BEGIN EXCERPTED PASSAGE

9) Are we doing everything that should or needs to be done?
Yes, if you check what other nations are doing, we are doing relatively well. We are not overstating the dangers and we have been quite transparent on the possibilities of this pandemic. Earlier, many agencies and even the public and doctors have accused us of exaggerating the pandemic, and our response was dismissed as being too much, even over the top! Unfortunately, it was only when some deaths occur that many are now decrying that we have done too little!
Also if you are quite honest about it, just compare with the countries globally, and you will notice that no one health or government authority has got this right, spot on.
We are all learning about this novel flu pandemic, and each country’s response is coloured by its past experiences. In Hong Kong, China, Vietnam, Singapore and Malaysia we have had the SARS outbreak, so we are necessarily more paranoid! Also here the experience is that flu does not usually cause death in our community, unlike the west where seasonal flu kills some hundreds of thousands every year!
So the fear factor for this H1N1 flu is not nearly as great in the west, although it is slowly sinking in that its contagiousness and infectivity is far greater, and fears of its reassortment to a more virulent mutant form is growing, into the so-called second and/or third wave of this pandemic, but we will not know until a year or so down the line.
10) Is the public in general doing enough to help in controlling the outbreak?
I think the public is now reasonably well-informed as to this H1N1 pandemic. Perhaps, they are too well-informed, that they have a fearful approach to this virus. But the proper thing is not too over-react and to panic, although I know this does sound easier said than done.
It is almost a certainty that this flu will spread within the community—in schools, universities, academies, factories, work places, offices, etc. WHO has projected that possibly some 20 to 30% of the population worldwide will become infected by this novel flu bug, after studying various models of spread of past infections—the huge and very rapid spread worldwide is mainly due to air-travel. While older flu pandemics took 6 months to extend to so many countries, this H1N1 flu did so in less than 6 weeks!
In the worst case scenarios of course, this outbreak will be alarming—hospitalisations may be required for 100,000 up to 500,000 Malaysians, with perhaps as many as 5000 to 27000 infected patients (depending on the case fatality rate or either 0.1 to 0.5%) succumbing to this illness.
But because we have been monitoring closely and containing the outbreak thus far, with heightened awareness and greater social responsibility, it is possible to ameliorate the infectivity, spread and fatality that will unfortunately accompany this pandemic… Just how successful we will be in limiting these adverse outcomes remains to be seen, but we can be hopeful.
How can the public help? First learn and acquire good personal hygiene. If sick, please be responsible and stay at home, even in your own room where possible, wear a face mask (a cheap 3-ply surgical mask will do, because large droplet spread is the main danger).
Do not go out, practice what is now known as social distancing (about 3 metres from anyone), and be socially responsible, don’t go to public places and infect others – for young people this would be hard, but absolutely necessary – the spread is most rampant in this age group between 16 to 25 years.
When the illness does not go away after a few days or when you are deteriorating, get to the nearest hospital. Most importantly, be very aware and responsible!
Finally, keep abreast of all new developments, because these are evolving all the time. With keen awareness, prudent care, early detection and social responsibility, correct and prompt use of antiviral and other support medical care, and later mass specific vaccination, we can overcome this novel H1N1 flu! But it will take time, patience, public cooperation, much concerted effort and consume great resources.
DAVID KL QUEK is president of the Malaysian Medical Association (MMA).

END EXCERPTED PASSAGE

## TASK ITEM
In the passage on the H1N1 flu pandemic, how long did this flu take to extend to so many countries?

BEGIN LISTED ENTRIES

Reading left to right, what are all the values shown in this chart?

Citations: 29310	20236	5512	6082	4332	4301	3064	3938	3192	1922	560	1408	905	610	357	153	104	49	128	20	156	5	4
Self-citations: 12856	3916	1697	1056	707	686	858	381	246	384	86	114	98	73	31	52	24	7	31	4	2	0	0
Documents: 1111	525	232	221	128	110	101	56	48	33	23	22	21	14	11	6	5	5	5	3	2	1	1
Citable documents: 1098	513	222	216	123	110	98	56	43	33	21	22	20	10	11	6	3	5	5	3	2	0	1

END LISTED ENTRIES

## OUTPUT
Less than 6 weeks.